Where can this operator fit in?
  • To execute multiple SQL statements in a single request

  • To execute the SQL statement asynchronously and to execute standard queries and most DDL and DML statements

  • To develop custom applications and integrations that perform queries

  • To create provision users and roles, create table, etc.

The following commands are not supported:
  • The PUT command (in Snowflake SQL)

  • The GET command (in Snowflake SQL)

  • The CALL command with stored procedures that return a table(stored procedures with the RETURNS TABLE clause).

Parameters:
  • snowflake_conn_id (str) – Reference to Snowflake connection id

  • sql – the sql code to be executed. (templated)

  • autocommit – if True, each command is automatically committed. (default value: True)

  • parameters – (optional) the parameters to render the SQL query with.

  • warehouse (str | None) – name of warehouse (will overwrite any warehouse defined in the connection’s extra JSON)

  • database (str | None) – name of database (will overwrite database defined in connection)

  • schema (str | None) – name of schema (will overwrite schema defined in connection)

  • role (str | None) – name of role (will overwrite any role defined in connection’s extra JSON)

  • authenticator (str | None) – authenticator for Snowflake. ‘snowflake’ (default) to use the internal Snowflake authenticator ‘externalbrowser’ to authenticate using your web browser and Okta, ADFS or any other SAML 2.0-compliant identify provider (IdP) that has been defined for your account ‘https://<your_okta_account_name>.okta.com’ to authenticate through native Okta.

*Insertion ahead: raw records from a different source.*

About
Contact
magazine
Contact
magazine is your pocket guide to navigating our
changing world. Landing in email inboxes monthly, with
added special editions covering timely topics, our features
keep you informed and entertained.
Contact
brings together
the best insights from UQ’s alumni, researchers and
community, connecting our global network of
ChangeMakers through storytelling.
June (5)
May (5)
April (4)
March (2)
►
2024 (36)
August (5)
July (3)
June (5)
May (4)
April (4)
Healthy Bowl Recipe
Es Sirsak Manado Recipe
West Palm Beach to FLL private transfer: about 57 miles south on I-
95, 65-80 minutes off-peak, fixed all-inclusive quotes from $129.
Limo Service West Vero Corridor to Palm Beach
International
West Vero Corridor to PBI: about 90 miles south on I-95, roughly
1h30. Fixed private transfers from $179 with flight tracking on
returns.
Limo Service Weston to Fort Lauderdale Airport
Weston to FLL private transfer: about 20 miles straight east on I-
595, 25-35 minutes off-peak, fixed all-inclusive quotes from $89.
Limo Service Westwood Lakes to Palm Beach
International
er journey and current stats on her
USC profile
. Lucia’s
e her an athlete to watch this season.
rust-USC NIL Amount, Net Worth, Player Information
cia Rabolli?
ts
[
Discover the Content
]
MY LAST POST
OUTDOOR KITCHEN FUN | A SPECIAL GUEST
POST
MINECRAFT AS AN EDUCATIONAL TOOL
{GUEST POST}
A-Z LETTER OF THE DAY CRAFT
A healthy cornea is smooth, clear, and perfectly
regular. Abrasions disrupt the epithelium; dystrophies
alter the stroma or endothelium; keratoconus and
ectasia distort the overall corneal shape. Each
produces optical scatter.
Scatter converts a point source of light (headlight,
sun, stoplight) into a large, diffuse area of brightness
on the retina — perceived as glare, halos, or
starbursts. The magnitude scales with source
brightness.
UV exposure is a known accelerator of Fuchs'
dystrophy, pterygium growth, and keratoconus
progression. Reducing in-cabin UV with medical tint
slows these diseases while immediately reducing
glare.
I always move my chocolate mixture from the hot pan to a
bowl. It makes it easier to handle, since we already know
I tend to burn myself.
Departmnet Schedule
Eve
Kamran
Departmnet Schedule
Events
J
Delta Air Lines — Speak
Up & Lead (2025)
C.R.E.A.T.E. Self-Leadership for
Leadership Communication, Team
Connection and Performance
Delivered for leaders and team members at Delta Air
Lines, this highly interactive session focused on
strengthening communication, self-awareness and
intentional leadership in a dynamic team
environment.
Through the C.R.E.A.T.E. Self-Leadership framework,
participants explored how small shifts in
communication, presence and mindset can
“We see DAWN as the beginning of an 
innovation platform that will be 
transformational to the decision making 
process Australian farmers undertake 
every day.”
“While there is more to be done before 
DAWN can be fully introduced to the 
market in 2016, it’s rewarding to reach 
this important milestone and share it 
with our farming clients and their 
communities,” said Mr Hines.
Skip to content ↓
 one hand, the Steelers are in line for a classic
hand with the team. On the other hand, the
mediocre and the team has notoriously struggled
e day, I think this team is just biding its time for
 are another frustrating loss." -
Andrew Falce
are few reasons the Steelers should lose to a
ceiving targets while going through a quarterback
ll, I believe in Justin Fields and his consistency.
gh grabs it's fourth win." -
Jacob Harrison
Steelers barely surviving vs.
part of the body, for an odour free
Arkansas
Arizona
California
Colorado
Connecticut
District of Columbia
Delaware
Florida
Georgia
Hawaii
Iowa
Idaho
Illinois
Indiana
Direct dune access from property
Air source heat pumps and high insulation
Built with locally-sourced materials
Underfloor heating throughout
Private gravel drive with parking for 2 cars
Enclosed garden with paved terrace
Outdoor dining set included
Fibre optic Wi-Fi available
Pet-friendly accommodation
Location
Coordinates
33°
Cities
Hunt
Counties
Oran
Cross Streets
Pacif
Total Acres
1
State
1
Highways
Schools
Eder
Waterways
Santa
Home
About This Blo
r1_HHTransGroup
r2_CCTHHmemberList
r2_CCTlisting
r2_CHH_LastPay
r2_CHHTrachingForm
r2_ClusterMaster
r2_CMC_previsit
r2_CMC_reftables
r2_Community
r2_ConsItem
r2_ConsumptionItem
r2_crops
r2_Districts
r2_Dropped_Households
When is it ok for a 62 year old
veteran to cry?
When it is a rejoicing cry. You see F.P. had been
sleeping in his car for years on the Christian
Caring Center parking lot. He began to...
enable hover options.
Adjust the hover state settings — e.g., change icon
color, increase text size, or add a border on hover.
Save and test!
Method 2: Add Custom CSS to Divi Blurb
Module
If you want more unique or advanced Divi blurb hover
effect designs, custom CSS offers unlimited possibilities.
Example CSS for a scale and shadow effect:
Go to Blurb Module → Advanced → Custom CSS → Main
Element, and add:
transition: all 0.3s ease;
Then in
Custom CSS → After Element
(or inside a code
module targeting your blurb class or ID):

  • session_parameters (dict[str, Any] | None) – You can set session-level parameters at the time you connect to Snowflake

  • poll_interval (int) – the interval in seconds to poll the query

  • statement_count (int) – Number of SQL statement to be executed

  • token_life_time (datetime.timedelta) – lifetime of the JWT Token

  • token_renewal_delta (datetime.timedelta) – Renewal time of the JWT Token

  • bindings (dict[str, Any] | None) – (Optional) Values of bind variables in the SQL statement. When executing the statement, Snowflake replaces placeholders (? and :name) in the statement with these specified values.

LIFETIME
RENEWAL_DELTA
execute(context)[source]

Make a POST API request to snowflake by using SnowflakeSQL and execute the query to get the ids. By deferring the SnowflakeSqlApiTrigger class passed along with query ids.

execute_complete(context, event=None)[source]

Callback for when the trigger fires - returns immediately. Relies on trigger to throw an exception, otherwise it assumes execution was successful.